Task instructions:
The records that follow are to be given again exactly, with their pictures omitted.

Exercise inputs:
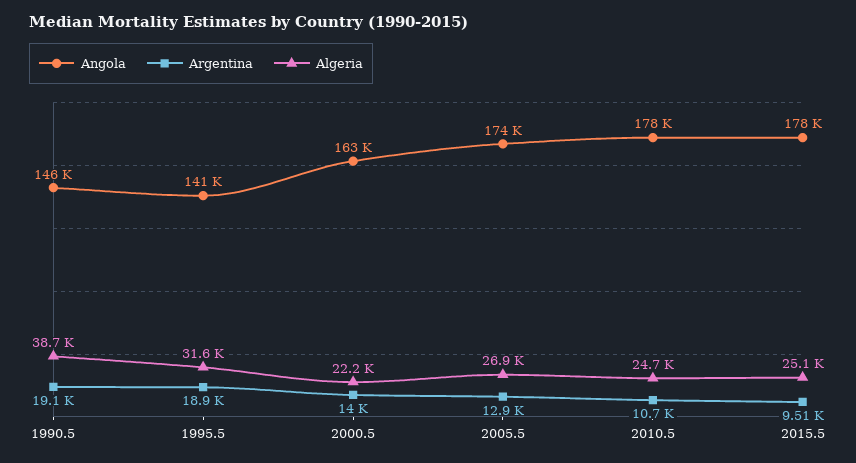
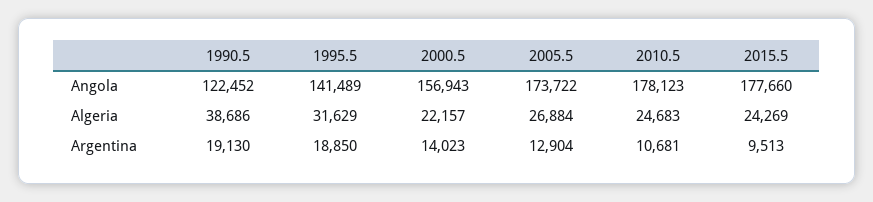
  {
    "Angola": {
-     "1990.5": 146000,
+     "1990.5": 122452,
      "1995.5": 141489,
-     "2000.5": 163000,
+     "2000.5": 156943,
      "2005.5": 173722,
      "2010.5": 178123,
      "2015.5": 177660
    },
    "Argentina": {
      "1990.5": 19130,
      "1995.5": 18850,
      "2000.5": 14023,
      "2005.5": 12904,
      "2010.5": 10681,
      "2015.5": 9513
    },
    "Algeria": {
      "1990.5": 38686,
      "1995.5": 31629,
      "2000.5": 22157,
      "2005.5": 26884,
      "2010.5": 24683,
-     "2015.5": 25100
+     "2015.5": 24269
    }
  }

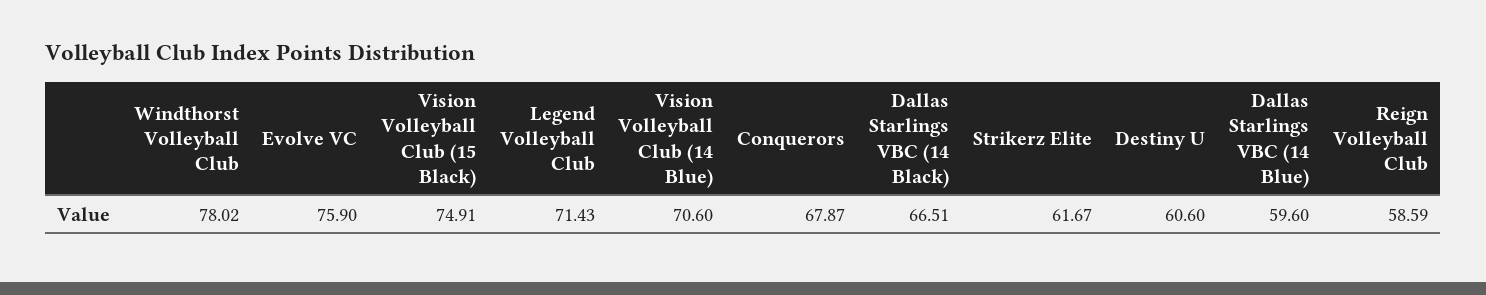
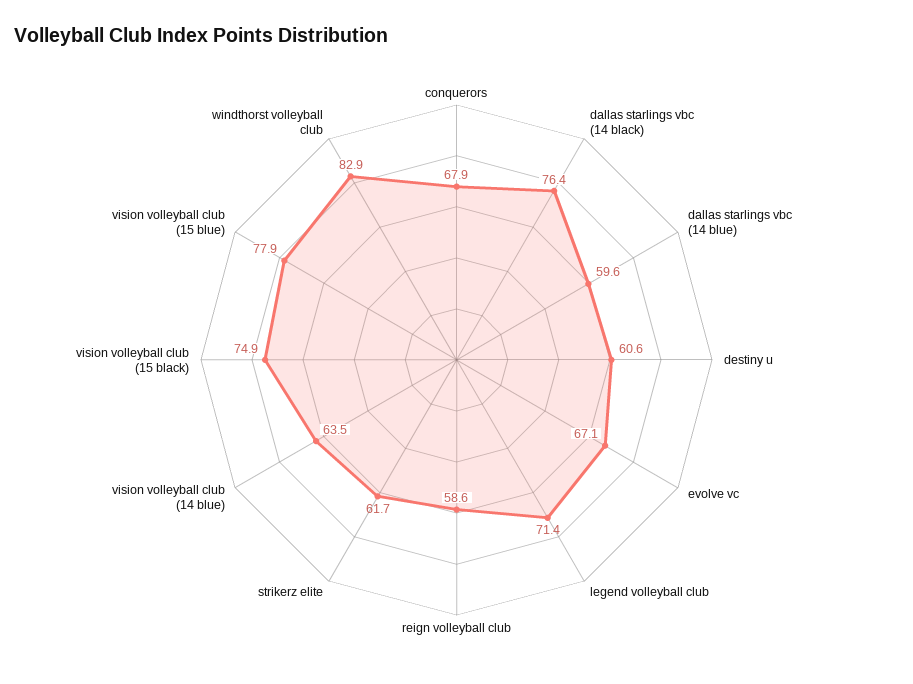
  {
-   "Windthorst Volleyball Club": 78.02,
+   "Windthorst Volleyball Club": 82.9,
-   "Evolve VC": 75.9,
+   "Evolve VC": 67.1,
    "Vision Volleyball Club (15 Black)": 74.91,
    "Legend Volleyball Club": 71.43,
-   "Vision Volleyball Club (14 Blue)": 70.6,
+   "Vision Volleyball Club (14 Blue)": 63.5,
    "Conquerors": 67.87,
-   "Dallas Starlings VBC (14 Black)": 66.51,
+   "Dallas Starlings VBC (14 Black)": 76.4,
    "Strikerz Elite": 61.67,
    "Destiny U": 60.6,
    "Dallas Starlings VBC (14 Blue)": 59.6,
-   "Reign Volleyball Club": 58.59
+   "Reign Volleyball Club": 58.59,
+   "vision volleyball club (15 blue)": 77.9
  }

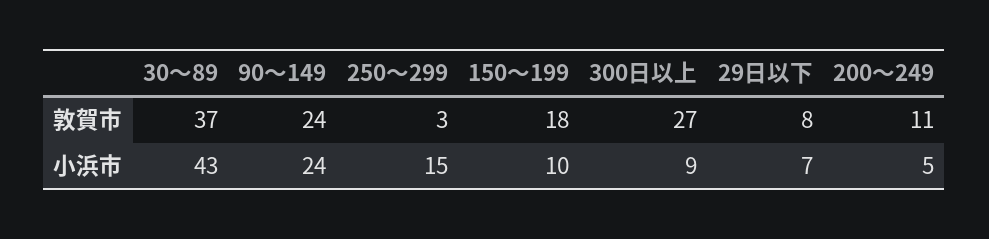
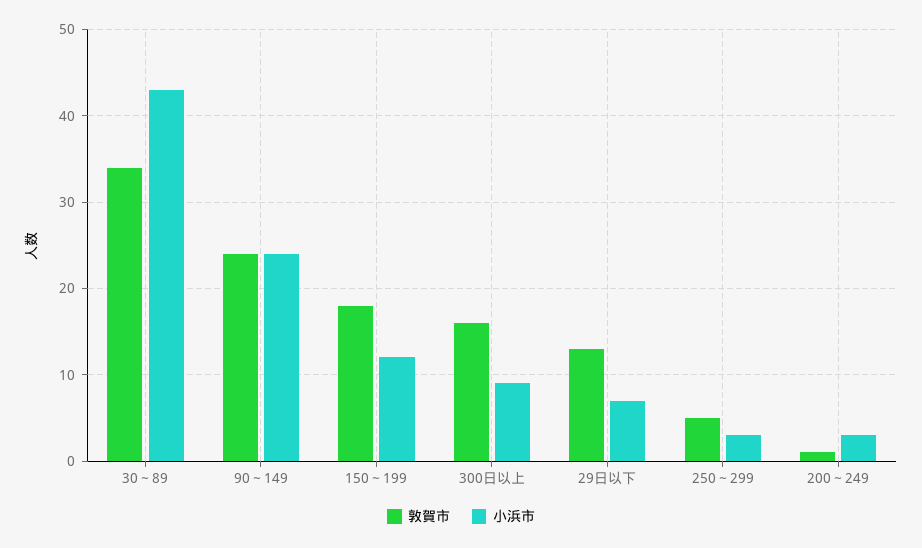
  {
    "敦賀市": {
-     "30～89": 37,
+     "30～89": 34,
      "90～149": 24,
-     "250～299": 3,
+     "250～299": 5,
      "150～199": 18,
-     "300日以上": 27,
+     "300日以上": 16,
-     "29日以下": 8,
+     "29日以下": 13,
-     "200～249": 11
+     "200～249": 1
    },
    "小浜市": {
      "30～89": 43,
      "90～149": 24,
-     "250～299": 15,
+     "250～299": 3,
-     "150～199": 10,
+     "150～199": 12,
      "300日以上": 9,
      "29日以下": 7,
-     "200～249": 5
+     "200～249": 3
    }
  }

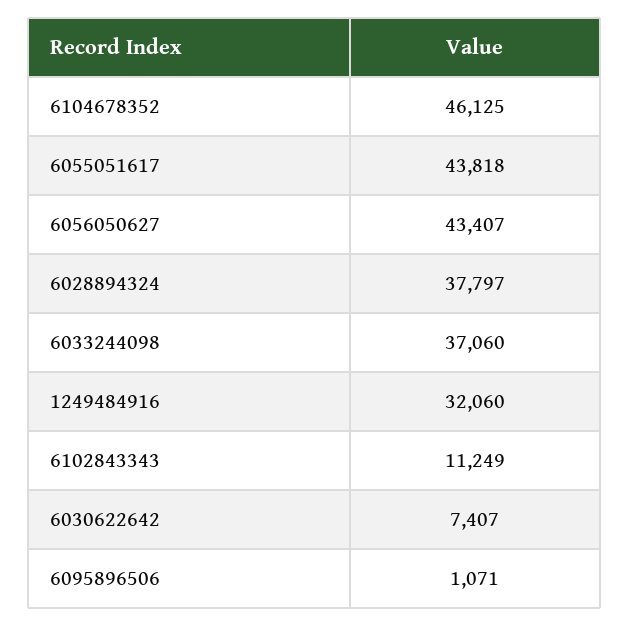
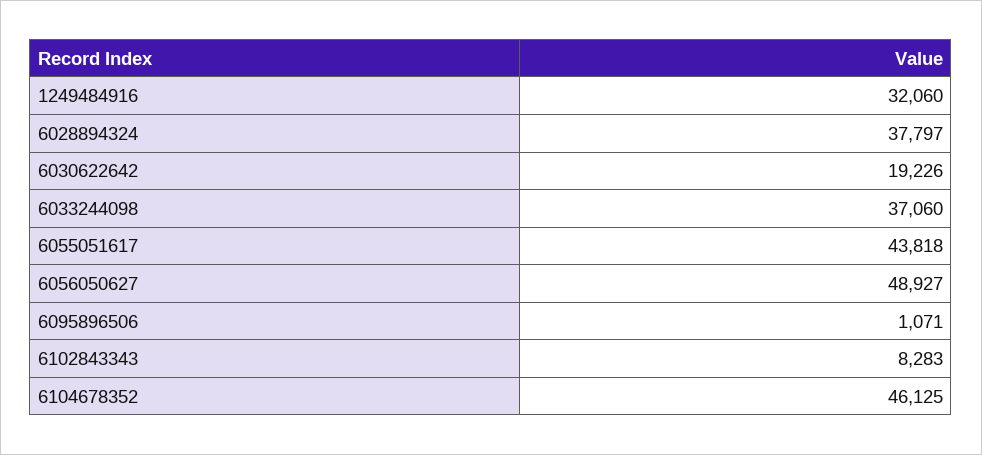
  {
    "6104678352": 46125,
    "6055051617": 43818,
-   "6056050627": 43407,
+   "6056050627": 48927,
    "6028894324": 37797,
    "6033244098": 37060,
    "1249484916": 32060,
-   "6102843343": 11249,
+   "6102843343": 8283,
-   "6030622642": 7407,
+   "6030622642": 19226,
    "6095896506": 1071
  }

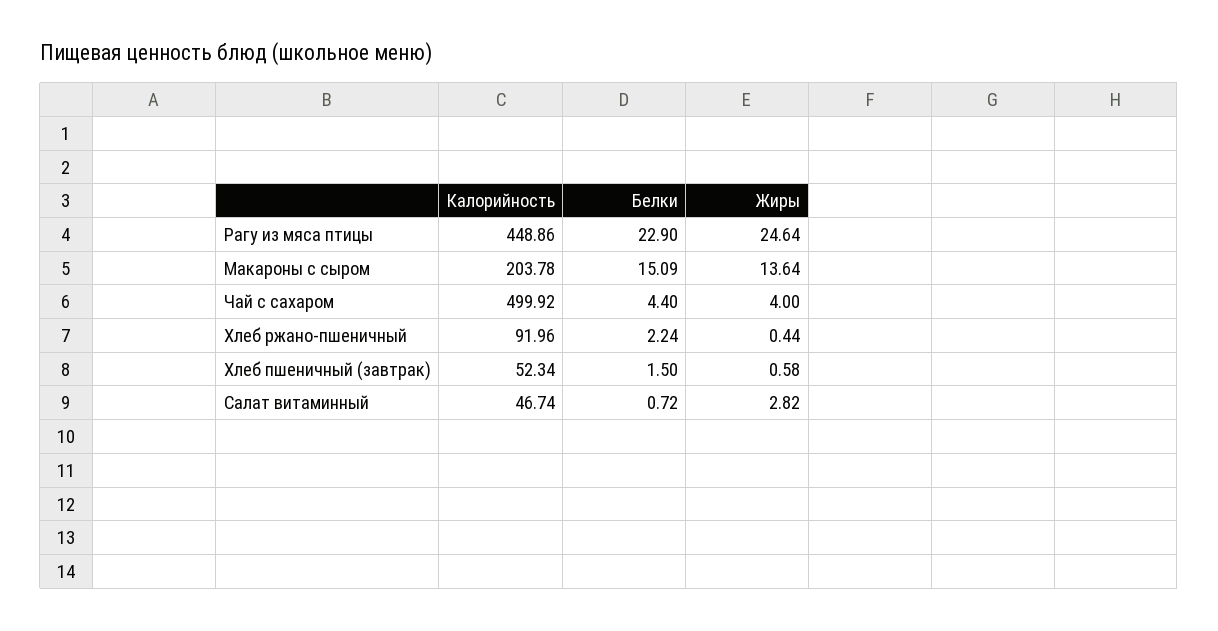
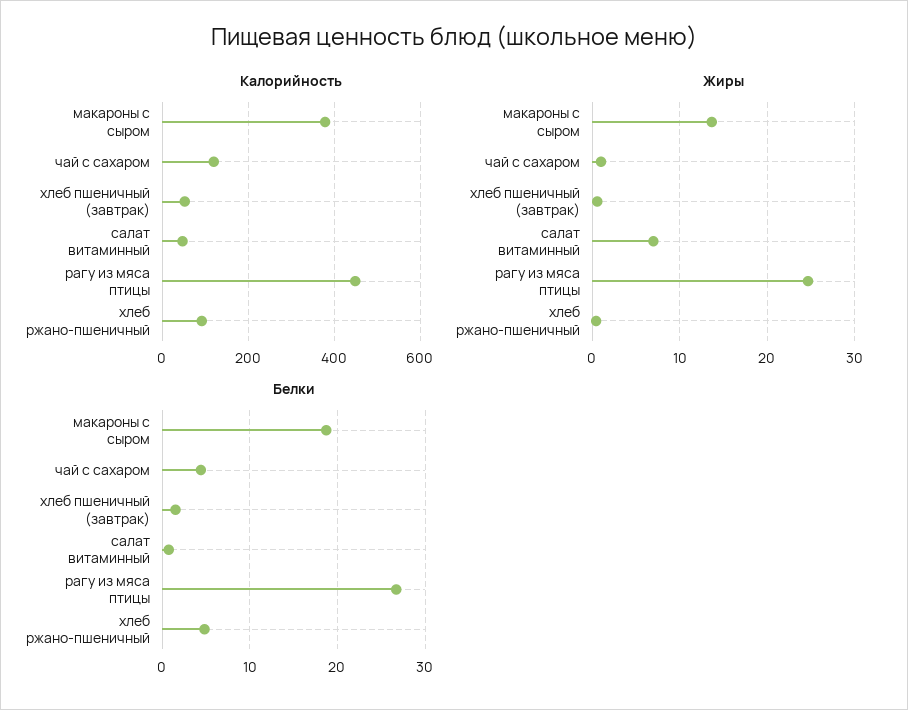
  {
    "Калорийность": {
      "Рагу из мяса птицы": 448.86,
-     "Макароны с сыром": 203.78,
+     "Макароны с сыром": 380,
-     "Чай с сахаром": 499.92,
+     "Чай с сахаром": 120,
      "Хлеб ржано-пшеничный": 91.96,
      "Хлеб пшеничный (завтрак)": 52.34,
      "Салат витаминный": 46.74
    },
    "Белки": {
-     "Рагу из мяса птицы": 22.9,
+     "Рагу из мяса птицы": 27,
-     "Макароны с сыром": 15.09,
+     "Макароны с сыром": 19,
      "Чай с сахаром": 4.4,
-     "Хлеб ржано-пшеничный": 2.24,
+     "Хлеб ржано-пшеничный": 5,
      "Хлеб пшеничный (завтрак)": 1.5,
      "Салат витаминный": 0.72
    },
    "Жиры": {
      "Рагу из мяса птицы": 24.64,
      "Макароны с сыром": 13.64,
-     "Чай с сахаром": 4,
+     "Чай с сахаром": 1,
      "Хлеб ржано-пшеничный": 0.44,
      "Хлеб пшеничный (завтрак)": 0.58,
-     "Салат витаминный": 2.82
+     "Салат витаминный": 7
    }
  }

Task solution:
  {
    "Angola": {
-     "1990.5": 146000,
+     "1990.5": 122452,
      "1995.5": 141489,
-     "2000.5": 163000,
+     "2000.5": 156943,
      "2005.5": 173722,
      "2010.5": 178123,
      "2015.5": 177660
    },
    "Argentina": {
      "1990.5": 19130,
      "1995.5": 18850,
      "2000.5": 14023,
      "2005.5": 12904,
      "2010.5": 10681,
      "2015.5": 9513
    },
    "Algeria": {
      "1990.5": 38686,
      "1995.5": 31629,
      "2000.5": 22157,
      "2005.5": 26884,
      "2010.5": 24683,
-     "2015.5": 25100
+     "2015.5": 24269
    }
  }

  {
-   "Windthorst Volleyball Club": 78.02,
+   "Windthorst Volleyball Club": 82.9,
-   "Evolve VC": 75.9,
+   "Evolve VC": 67.1,
    "Vision Volleyball Club (15 Black)": 74.91,
    "Legend Volleyball Club": 71.43,
-   "Vision Volleyball Club (14 Blue)": 70.6,
+   "Vision Volleyball Club (14 Blue)": 63.5,
    "Conquerors": 67.87,
-   "Dallas Starlings VBC (14 Black)": 66.51,
+   "Dallas Starlings VBC (14 Black)": 76.4,
    "Strikerz Elite": 61.67,
    "Destiny U": 60.6,
    "Dallas Starlings VBC (14 Blue)": 59.6,
-   "Reign Volleyball Club": 58.59
+   "Reign Volleyball Club": 58.59,
+   "vision volleyball club (15 blue)": 77.9
  }

  {
    "敦賀市": {
-     "30～89": 37,
+     "30～89": 34,
      "90～149": 24,
-     "250～299": 3,
+     "250～299": 5,
      "150～199": 18,
-     "300日以上": 27,
+     "300日以上": 16,
-     "29日以下": 8,
+     "29日以下": 13,
-     "200～249": 11
+     "200～249": 1
    },
    "小浜市": {
      "30～89": 43,
      "90～149": 24,
-     "250～299": 15,
+     "250～299": 3,
-     "150～199": 10,
+     "150～199": 12,
      "300日以上": 9,
      "29日以下": 7,
-     "200～249": 5
+     "200～249": 3
    }
  }

  {
    "6104678352": 46125,
    "6055051617": 43818,
-   "6056050627": 43407,
+   "6056050627": 48927,
    "6028894324": 37797,
    "6033244098": 37060,
    "1249484916": 32060,
-   "6102843343": 11249,
+   "6102843343": 8283,
-   "6030622642": 7407,
+   "6030622642": 19226,
    "6095896506": 1071
  }

  {
    "Калорийность": {
      "Рагу из мяса птицы": 448.86,
-     "Макароны с сыром": 203.78,
+     "Макароны с сыром": 380,
-     "Чай с сахаром": 499.92,
+     "Чай с сахаром": 120,
      "Хлеб ржано-пшеничный": 91.96,
      "Хлеб пшеничный (завтрак)": 52.34,
      "Салат витаминный": 46.74
    },
    "Белки": {
-     "Рагу из мяса птицы": 22.9,
+     "Рагу из мяса птицы": 27,
-     "Макароны с сыром": 15.09,
+     "Макароны с сыром": 19,
      "Чай с сахаром": 4.4,
-     "Хлеб ржано-пшеничный": 2.24,
+     "Хлеб ржано-пшеничный": 5,
      "Хлеб пшеничный (завтрак)": 1.5,
      "Салат витаминный": 0.72
    },
    "Жиры": {
      "Рагу из мяса птицы": 24.64,
      "Макароны с сыром": 13.64,
-     "Чай с сахаром": 4,
+     "Чай с сахаром": 1,
      "Хлеб ржано-пшеничный": 0.44,
      "Хлеб пшеничный (завтрак)": 0.58,
-     "Салат витаминный": 2.82
+     "Салат витаминный": 7
    }
  }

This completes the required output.